TET protein-catalyzed 5mC oxidation not only creates novel DNA modifications such as 5hmC, but also initiates active or passive DNA demethylation. However, the TETs’ function in crosstalk with specific histone modifications is largely elusive. Here, we show that TET2-mediated DNA demethylation plays a primary role in the de novo establishment and maintenance of H3K4me3/H3K27me3 bivalent domain underlying the methylated DNA CpG islands (CGIs). Overexpression of wild type (WT) but not catalytic inactive mutant (Mut) TET2 in TET-low-expressing cells results in increase of 5hmC level and accompanying DNA demethylation at a subset of CGIs. Importantly, this is sufficient to create de novo bivalent domains at these loci. Genome-wide analysis reveals that these de novo synthesized bivalent domains are largely associated with a subset of key developmental gene promoters, which are often located within CpG islands that are previously hyper-methylated and silenced. On the other hand, depletion of Tet1 and Tet2 in mouse ES cells results in an apparent loss of H3K27me3 at bivalent domains, which are located within CGIs and associated with a particular set of key developmental gene promoters. Collectively, these data suggest that TET proteins have a primary role in charge of regulating the crosstalk between two key epigenetic mechanisms, DNA methylation and histone methylation (H3K4me3 and H3K27me3), particularly at a subset of CpG islands associated with developmental genes. We examined H3K4me3,H3K27me3,5mC and 5hmC in 293T and mES cell types,using Illumina Hiseq2500.
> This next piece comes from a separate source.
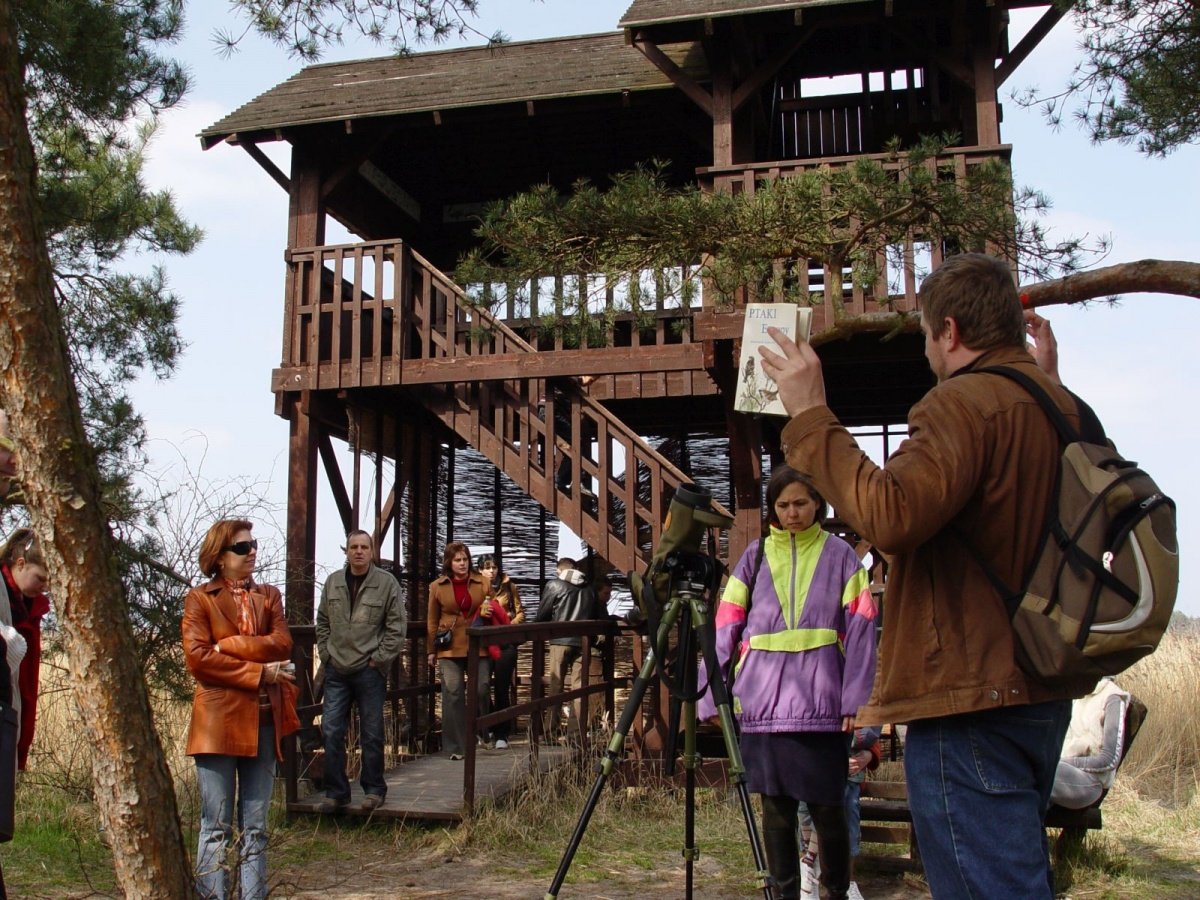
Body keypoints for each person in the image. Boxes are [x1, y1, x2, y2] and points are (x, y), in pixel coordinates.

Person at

TET蛋白（TET protein）催化的5-甲基胞嘧啶（5-methylcytosine, 5mC）氧化反应，不仅可生成5-羟甲基胞嘧啶（5-hydroxymethylcytosine, 5hmC）等新型DNA修饰产物，还能启动主动或被动DNA去甲基化过程。然而，TET蛋白与特定组蛋白修饰之间的串扰机制，目前尚不完全明确。本研究表明，由TET2介导的DNA去甲基化，在甲基化DNA的CpG岛（CpG islands, CGIs）区域内的组蛋白H3第4位赖氨酸三甲基化（H3K4 trimethylation, H3K4me3）与组蛋白H3第27位赖氨酸三甲基化（H3K27 trimethylation, H3K27me3）二价结构域（bivalent domain）的从头建立与维持过程中发挥核心作用。在低表达TET的细胞中过表达野生型（wild type, WT）而非催化失活突变体（catalytic inactive mutant, Mut）TET2，可提升5hmC水平，并伴随部分CGIs区域发生DNA去甲基化。至关重要的是，这一变化足以在这些基因座上从头构建二价结构域。全基因组分析显示，这些从头形成的二价结构域，主要与一类关键发育基因的启动子区域相关，而这些启动子通常位于此前高度甲基化且处于沉默状态的CpG岛中。另一方面，在小鼠胚胎干细胞（mouse embryonic stem cells, mES）中敲低Tet1与Tet2的表达，会导致位于CGIs区域内、与特定关键发育基因启动子相关的二价结构域上的H3K27me3水平显著降低。综上，本研究数据表明，TET蛋白在调控两种关键表观遗传机制——DNA甲基化与组蛋白甲基化（H3K4me3与H3K27me3）——之间的串扰过程中发挥核心作用，尤其在与发育基因相关的部分CpG岛区域中。本研究使用Illumina HiSeq2500测序平台，对293T细胞与小鼠胚胎干细胞中的H3K4me3、H3K27me3、5mC及5hmC进行了检测。